(WORK REQUIRED)
In the listing below, find the line with "pinky dip: (183, 146)" and the line with "pinky tip: (258, 280)", then return them and every line between them exactly, minus the pictures.

(DATA SHOWN)
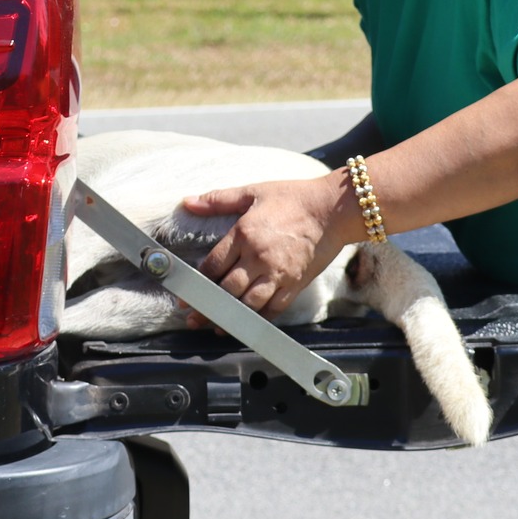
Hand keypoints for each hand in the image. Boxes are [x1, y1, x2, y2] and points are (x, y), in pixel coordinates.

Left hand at [183, 174, 354, 319]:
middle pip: (226, 290)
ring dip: (229, 319)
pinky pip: (273, 309)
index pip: (212, 266)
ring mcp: (278, 273)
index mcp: (244, 233)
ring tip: (214, 327)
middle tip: (193, 318)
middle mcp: (258, 257)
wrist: (332, 209)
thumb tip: (188, 203)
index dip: (196, 284)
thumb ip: (218, 200)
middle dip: (206, 307)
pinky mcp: (295, 285)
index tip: (185, 295)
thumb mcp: (253, 192)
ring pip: (248, 305)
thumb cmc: (293, 198)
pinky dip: (258, 320)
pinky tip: (246, 325)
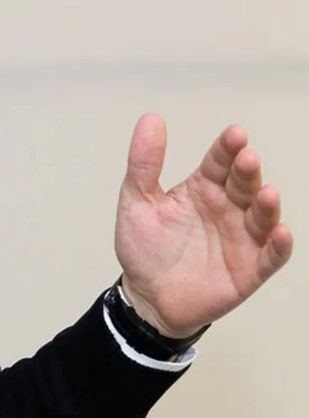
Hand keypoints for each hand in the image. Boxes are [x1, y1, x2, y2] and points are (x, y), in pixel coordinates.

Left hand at [115, 115, 292, 338]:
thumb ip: (144, 164)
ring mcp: (242, 238)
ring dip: (267, 205)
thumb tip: (149, 119)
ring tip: (266, 193)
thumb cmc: (145, 249)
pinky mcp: (250, 270)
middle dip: (246, 171)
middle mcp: (228, 208)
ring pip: (262, 216)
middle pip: (243, 184)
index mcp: (203, 189)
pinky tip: (280, 233)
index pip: (220, 162)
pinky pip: (271, 256)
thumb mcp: (137, 202)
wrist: (146, 299)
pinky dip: (279, 246)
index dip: (228, 148)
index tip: (234, 134)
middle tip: (246, 159)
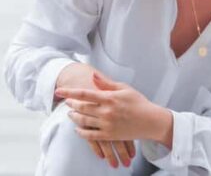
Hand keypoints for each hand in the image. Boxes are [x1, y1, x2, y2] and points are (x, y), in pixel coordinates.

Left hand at [56, 72, 172, 146]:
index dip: (69, 92)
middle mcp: (107, 111)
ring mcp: (107, 125)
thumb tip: (92, 74)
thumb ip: (106, 83)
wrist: (151, 121)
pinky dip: (81, 132)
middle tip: (66, 101)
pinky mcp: (110, 136)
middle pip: (81, 107)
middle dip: (70, 104)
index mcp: (109, 97)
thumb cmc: (138, 102)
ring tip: (70, 114)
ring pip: (83, 121)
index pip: (84, 93)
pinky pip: (90, 136)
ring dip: (74, 117)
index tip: (59, 91)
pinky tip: (77, 129)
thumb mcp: (124, 88)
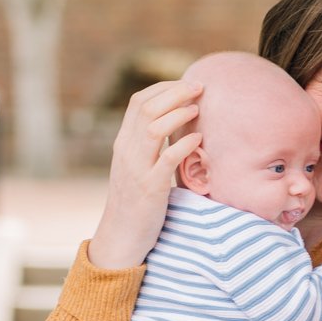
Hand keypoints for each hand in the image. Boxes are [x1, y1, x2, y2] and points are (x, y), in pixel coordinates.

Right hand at [88, 78, 202, 268]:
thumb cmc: (136, 200)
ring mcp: (136, 169)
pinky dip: (183, 146)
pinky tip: (198, 139)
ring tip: (198, 107)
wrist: (121, 236)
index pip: (139, 101)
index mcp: (123, 142)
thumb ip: (148, 144)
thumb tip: (173, 120)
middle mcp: (126, 151)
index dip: (165, 87)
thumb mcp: (136, 165)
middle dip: (175, 92)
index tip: (187, 84)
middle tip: (200, 87)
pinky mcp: (150, 189)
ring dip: (178, 113)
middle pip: (147, 108)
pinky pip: (165, 160)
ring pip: (153, 128)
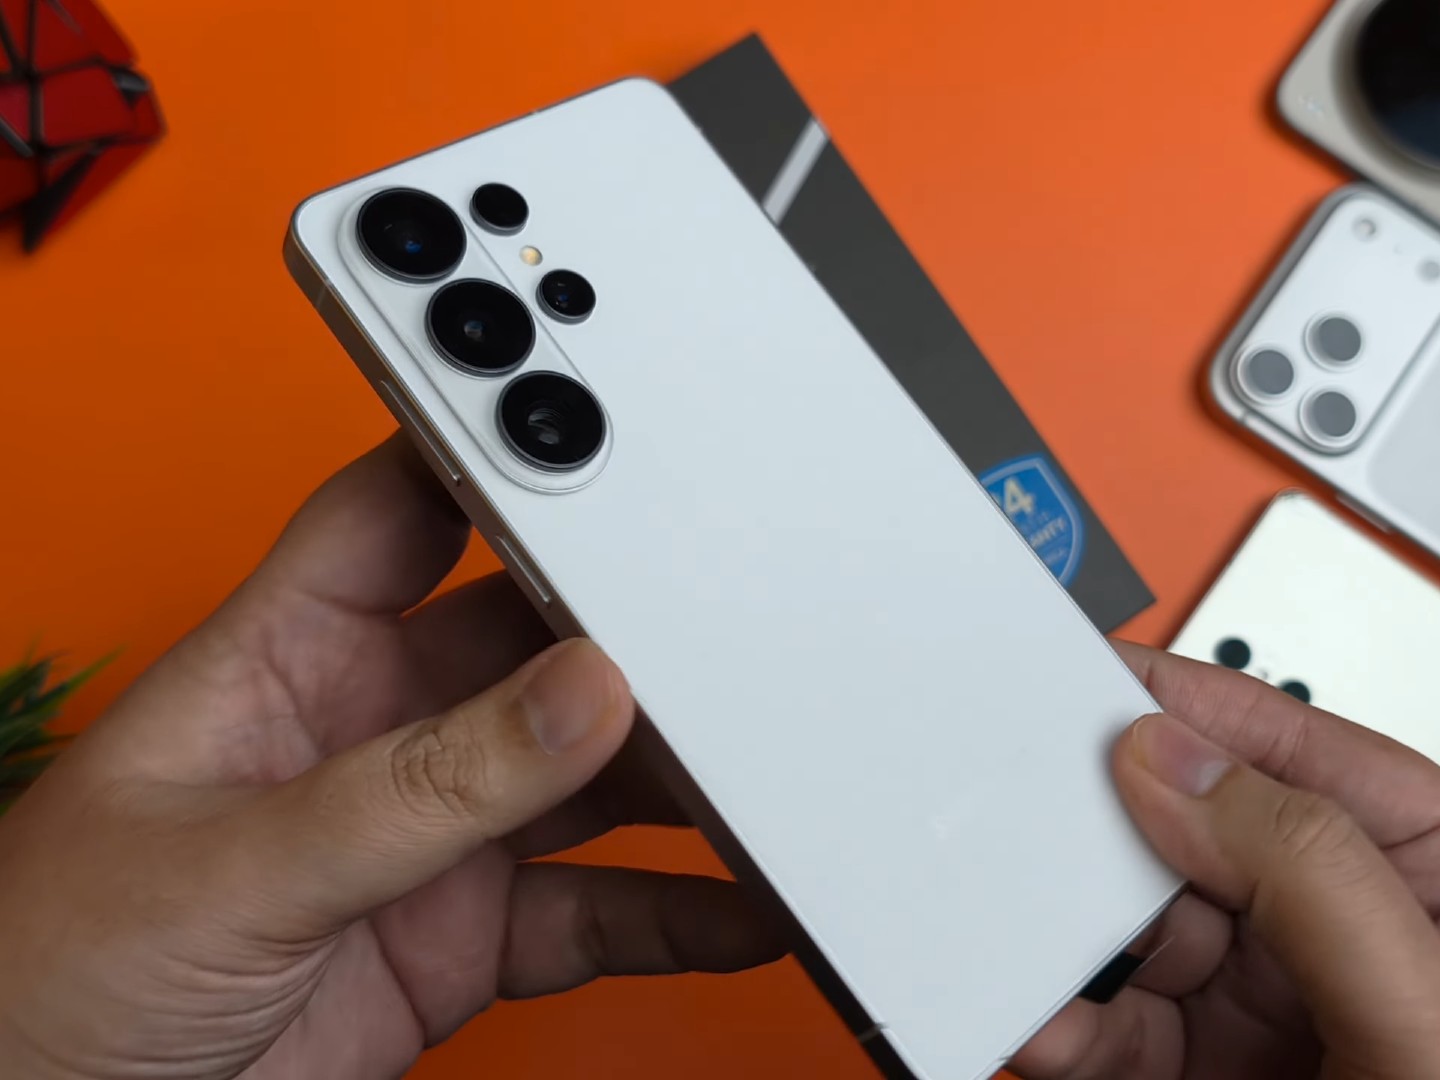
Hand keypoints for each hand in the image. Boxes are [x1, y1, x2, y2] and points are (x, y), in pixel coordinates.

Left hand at [0, 434, 780, 1079]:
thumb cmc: (54, 961)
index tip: (598, 425)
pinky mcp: (468, 935)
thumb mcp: (239, 858)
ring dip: (673, 772)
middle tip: (725, 625)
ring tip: (763, 764)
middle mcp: (378, 728)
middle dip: (627, 632)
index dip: (493, 455)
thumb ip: (420, 786)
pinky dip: (675, 910)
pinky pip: (597, 911)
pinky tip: (738, 901)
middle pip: (534, 643)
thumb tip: (576, 694)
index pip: (409, 512)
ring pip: (585, 776)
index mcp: (293, 654)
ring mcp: (432, 834)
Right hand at [1014, 642, 1439, 1079]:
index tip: (1082, 676)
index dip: (1179, 701)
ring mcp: (1256, 999)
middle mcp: (1326, 921)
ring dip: (1058, 927)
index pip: (1285, 747)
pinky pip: (1099, 1023)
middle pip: (1180, 829)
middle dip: (1096, 825)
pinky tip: (1036, 1010)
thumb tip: (1169, 759)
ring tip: (1013, 920)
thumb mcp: (1420, 1006)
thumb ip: (1307, 869)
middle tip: (1023, 810)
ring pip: (1122, 925)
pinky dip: (1051, 1016)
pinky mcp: (1188, 1066)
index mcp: (1414, 864)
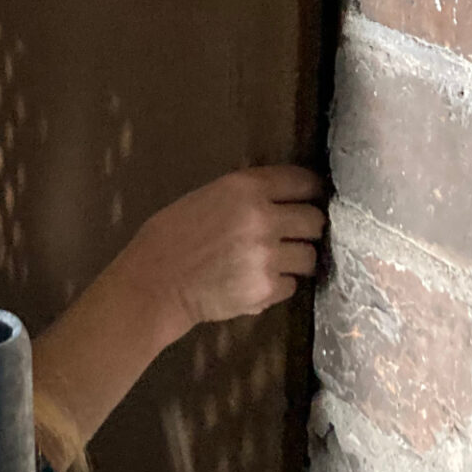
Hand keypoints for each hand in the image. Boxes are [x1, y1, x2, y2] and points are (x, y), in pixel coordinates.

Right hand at [119, 166, 325, 350]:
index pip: (303, 181)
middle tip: (294, 234)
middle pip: (315, 220)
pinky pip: (292, 285)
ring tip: (276, 261)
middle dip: (307, 227)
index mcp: (246, 188)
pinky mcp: (266, 290)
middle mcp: (264, 219)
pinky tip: (258, 280)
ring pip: (309, 256)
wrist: (156, 281)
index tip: (312, 196)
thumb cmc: (174, 233)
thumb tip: (283, 198)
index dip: (311, 190)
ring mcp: (268, 257)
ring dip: (297, 258)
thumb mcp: (210, 196)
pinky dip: (279, 284)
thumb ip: (248, 195)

(SOLUTION)
pinky dip: (183, 146)
pinky tip: (198, 139)
ring tip: (198, 107)
wrist: (121, 236)
index pip: (139, 101)
index mcp: (123, 142)
thumb ip: (148, 144)
thumb tip: (173, 120)
middle mcp: (126, 151)
index dip: (165, 87)
thumb mcp: (136, 165)
middle dip: (175, 92)
index tip: (187, 84)
middle tip: (200, 87)
pinky mcp: (150, 189)
ring dip: (178, 113)
middle pip: (147, 108)
pinky pip: (165, 160)
ring pip: (153, 128)
Hand keypoints for each hand in the image. Boxes are [x1, y1, x2, y2] and points are (x, y), in pixel coordinates.

Left hand at [0, 434, 780, 1079]:
thumb cmc: (54, 961)
index tip: (598, 425)
pinky mcp: (468, 935)
thumb mcp: (239, 858)
ring dip: (673, 772)
middle tip: (725, 625)
ring tip: (763, 764)
middle mcp: (378, 728)
middle dip: (627, 632)
index dip: (493, 455)
thumb ip: (420, 786)
pinky dip: (675, 910)
pinky pip: (597, 911)
pinky tip: (738, 901)
middle pip: (534, 643)
thumb tip: (576, 694)
index pip: (409, 512)
ring pip: (585, 776)
index mcp: (293, 654)
ring mcp: (432, 834)
Right hand at [1014, 642, 1439, 1079]:
index tip: (1082, 676)
index dip: (1179, 701)
ring mcp: (1256, 999)
middle mcp: (1326, 921)
ring dip: (1058, 927)
index pip: (1285, 747)
pinky pip: (1099, 1023)
middle pip: (1180, 829)
middle dip: (1096, 825)
pinky tip: (1036, 1010)
thumb tip: (1169, 759)
ring tip: (1013, 920)
thumb mcp: (1420, 1006)
thumb ip: (1307, 869)
middle tip: (1023, 810)
ring pip: (1122, 925)
pinky dip: (1051, 1016)
pinky mcp: (1188, 1066)
index mcp: (1414, 864)
Hand keypoints for each hand in the image. Boxes are [x1, y1, x2, y2] and points are (x, y), in pixel coordinates.

Right hand at [119, 166, 325, 350]:
index pip: (303, 181)
middle tip: (294, 234)
middle pip: (315, 220)
pinky pip: (292, 285)
ring tip: (276, 261)
middle dip: (307, 227)
index mcp: (246, 188)
pinky mcp: (266, 290)
middle mcp: (264, 219)
pinky tip: (258, 280)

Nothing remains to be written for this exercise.